I am trying to solve a paper and have a basic question which I am unable to understand.
Given a line segment $[0,a]$, two points $x,y$ are randomly selected such that $\mathcal{D} = |x-y| \leq l$. So the CDF would be
$$P(L \leq l) = \iint_{\mathcal D}\mathcal{D}f_{XY}(x,y)dxdy,$$
where $f_{XY}(x,y) = \frac{1}{a^2}$ when $0 \leq x,y \leq a$, else $f_{XY}(x,y) = 0$
Now I dont understand how the author says, taking into account the bounds of both $\mathcal{D}$ and $f_{XY}(x,y)$, the CDF for distance distribution is as follows:
$$P(L\leq l) = \frac{1}{a^2}\Big(\int_0^l\int_0^{x+l}dydx + \int_l^{a-l}\int_{x-l}^{x+l}dydx + \int_{a-l}^a\int_{x-l}^{a}dydx\Big)$$
Can someone explain 'geometrically' how this expression appears?
The actual problem is attached as the figure below.
The text is cutting a corner here by not saying why this works for $l\gt\frac a2$. I'll first explain it for $l\le\frac a2$.
The outer integration is over $x$, the inner integration is over $y$. We need to distinguish three cases for the outer integration because the bounds for $y$ are different in each case.

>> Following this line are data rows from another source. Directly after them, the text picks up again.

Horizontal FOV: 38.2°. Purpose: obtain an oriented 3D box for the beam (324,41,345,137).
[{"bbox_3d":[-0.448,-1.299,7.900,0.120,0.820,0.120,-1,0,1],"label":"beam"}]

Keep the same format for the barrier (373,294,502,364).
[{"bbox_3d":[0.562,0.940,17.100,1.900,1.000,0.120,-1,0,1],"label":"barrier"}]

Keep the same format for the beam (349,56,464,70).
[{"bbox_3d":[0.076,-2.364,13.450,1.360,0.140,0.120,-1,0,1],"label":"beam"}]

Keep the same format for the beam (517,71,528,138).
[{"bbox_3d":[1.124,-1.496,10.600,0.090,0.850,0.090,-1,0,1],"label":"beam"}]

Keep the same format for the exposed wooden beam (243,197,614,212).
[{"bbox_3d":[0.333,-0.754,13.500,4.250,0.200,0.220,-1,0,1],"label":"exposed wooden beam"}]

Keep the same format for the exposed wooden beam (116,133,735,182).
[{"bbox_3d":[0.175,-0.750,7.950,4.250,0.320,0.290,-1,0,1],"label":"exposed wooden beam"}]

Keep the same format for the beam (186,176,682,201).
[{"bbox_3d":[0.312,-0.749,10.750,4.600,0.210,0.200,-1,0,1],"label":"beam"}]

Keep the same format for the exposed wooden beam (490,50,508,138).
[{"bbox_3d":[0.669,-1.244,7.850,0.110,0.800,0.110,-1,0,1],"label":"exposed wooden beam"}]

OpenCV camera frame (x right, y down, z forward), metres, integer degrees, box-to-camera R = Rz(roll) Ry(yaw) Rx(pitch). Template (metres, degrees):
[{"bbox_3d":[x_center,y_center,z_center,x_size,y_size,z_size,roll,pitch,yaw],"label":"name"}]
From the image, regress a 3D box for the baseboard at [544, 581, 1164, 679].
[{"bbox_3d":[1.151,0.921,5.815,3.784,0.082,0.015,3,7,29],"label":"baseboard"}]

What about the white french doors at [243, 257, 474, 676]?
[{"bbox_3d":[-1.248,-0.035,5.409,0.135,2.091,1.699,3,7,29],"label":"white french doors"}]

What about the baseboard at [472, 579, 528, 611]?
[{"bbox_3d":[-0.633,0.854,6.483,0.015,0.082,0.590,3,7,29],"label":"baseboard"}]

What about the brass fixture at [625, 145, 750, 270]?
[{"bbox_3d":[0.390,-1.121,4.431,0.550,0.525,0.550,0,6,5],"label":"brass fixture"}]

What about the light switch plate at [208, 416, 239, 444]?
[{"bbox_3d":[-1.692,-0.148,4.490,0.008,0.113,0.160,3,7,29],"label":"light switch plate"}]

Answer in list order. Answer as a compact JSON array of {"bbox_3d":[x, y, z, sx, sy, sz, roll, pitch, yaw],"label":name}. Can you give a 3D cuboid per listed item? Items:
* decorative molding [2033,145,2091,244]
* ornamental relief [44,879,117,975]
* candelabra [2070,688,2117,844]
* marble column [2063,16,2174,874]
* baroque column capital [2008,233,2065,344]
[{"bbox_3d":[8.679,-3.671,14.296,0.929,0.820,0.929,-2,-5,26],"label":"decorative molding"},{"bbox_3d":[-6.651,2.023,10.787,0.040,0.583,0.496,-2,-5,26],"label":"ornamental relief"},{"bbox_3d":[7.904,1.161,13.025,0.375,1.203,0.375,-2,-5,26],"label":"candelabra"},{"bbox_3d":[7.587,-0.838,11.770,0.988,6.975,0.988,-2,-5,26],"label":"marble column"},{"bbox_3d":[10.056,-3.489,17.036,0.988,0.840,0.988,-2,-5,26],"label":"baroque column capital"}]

Now comes the tricky part: If $l\gt\frac a2$, the second double integral has the limit for $x$ reversed, so it's negative. This is exactly what we need to cancel the overcounting due to the fact that for $x\in[a-l,l]$, in the first and third double integrals the limits $x+l$ and $x-l$, respectively, went beyond $[0,a]$.